3. Add 5 microliters of the 50mg/ml ampicillin stock (also found in the refrigerator with the broth) to each tube. Calculate the effective concentration of ampicillin that you have in your LB tube (remember V1 x C1= V2 x C2) and record that information in your lab notebook.
   
4. Add 5 microliters of the 12.5mg/ml tetracycline stock (also found in the refrigerator with the broth). Calculate the effective concentration of tetracycline that you havein your LB broth tube. Record that info in your lab notebook.
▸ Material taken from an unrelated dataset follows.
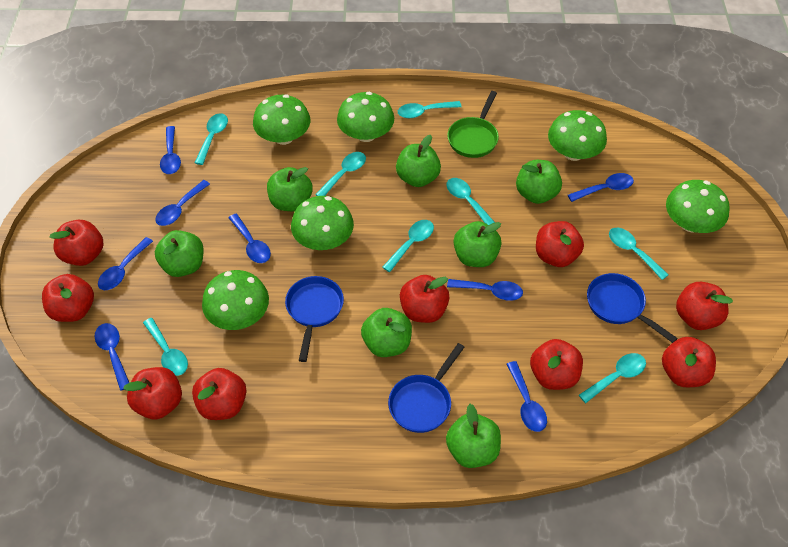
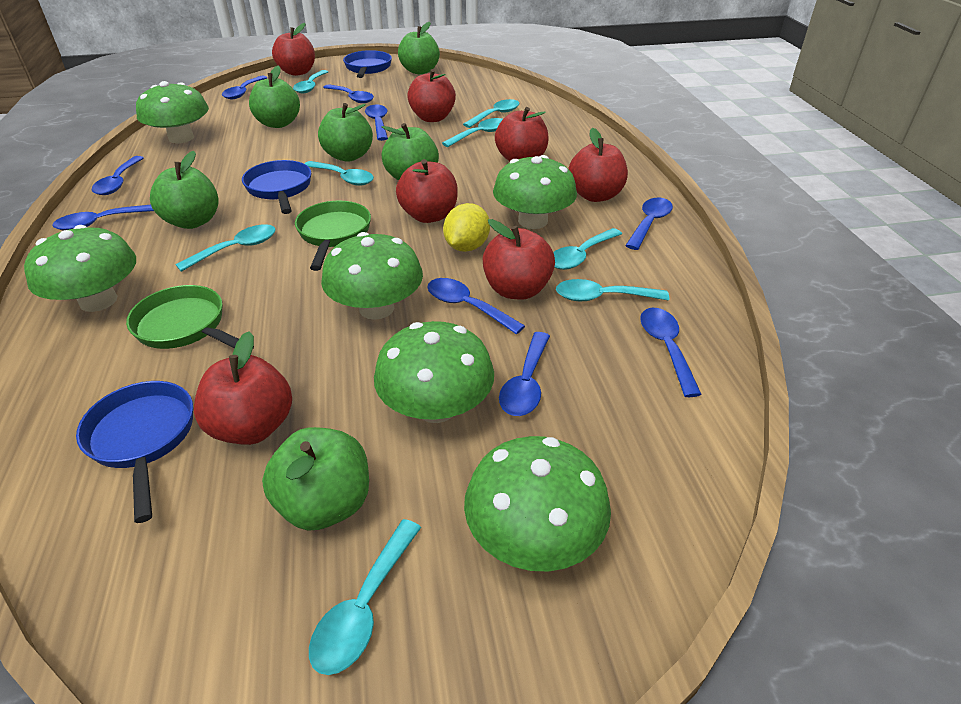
blue spoon: [95,323,129,391] [98,237,153,290] [155,180,210,226] [160,126,181,174] [229,214,271,263] [447,279,523,301] [506,361,547,432] [568,173,634,202] = 8 -> [52,205,154,230] [92,156,144,195] [222,75,268,99] [323,84,374,103] [365,105,388,141] [427,278,525,334] [499,332,550,416] [625,197,673,250] [640,308,702,397] = 9
green apple: [155,230,204,277] [267,167,313,211] [361,308,412,357] [396,135,441,187] [446,404,501,468] [454,221,502,267] [516,160,562,204] = 7 -> [150,151,219,229] [249,66,300,128] [262,427,369,530] [318,103,373,162] [382,123,439,180] [398,22,440,74] = 6
green pan: [447,91,499,158] = 1 -> [126,285,254,349] [295,200,371,271] = 2
red apple: [42,274,94,322] [50,220,103,266] [123,367,182,419] [192,368,247,420] [400,275,449,323] [530,339,583,390] [536,221,584,267] [662,337,716,387] [676,282,733,330] = 9 -> [194,331,292,445] [272,23,315,76] [396,159,458,223] [407,69,456,122] [482,219,555,300] [495,107,549,161] [568,128,628,202] = 7
yellow lemon: none = 0 -> [443,203,490,252] = 1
5. Gently swirl your LB +amp+tet broth to mix the contents.
   
6. Label the two sterile glass culture tubes with tape in your team color. Label one with "pPD129.36 lsy-2" and your initials. Label the other with your initials only.
   
7. Inoculate the broth with your bacteria by using a sterile disposable loop to scrape your candidate colony off the plate. Be sure not to touch the plate with the loop except on the desired colony and don’t pick up any satellite colonies! Gently swirl the loop in the LB+amp+tet broth - you should be able to see the colony come off the loop. (The second tube of broth labeled with just your initials is a control and should not be inoculated with bacteria as it is your control for contamination.) If you prefer to use a sterile toothpick rather than a loop, you may pick up the colony with the sterile toothpick and drop the toothpick into the broth culture. Note that the tip with the colony is in the broth and the contaminated part you touched with your fingers does not touch the sterile medium.
   
8. Balance the 2 tubes across from each other on the rotating wheel in the 37C incubator at the front of the room when you come in the door. DO NOT USE THE ROOM TEMP WHEEL!
9. Incubate these broth cultures at 37°C overnight. Do not forget to make sure the wheel is rotating when you leave!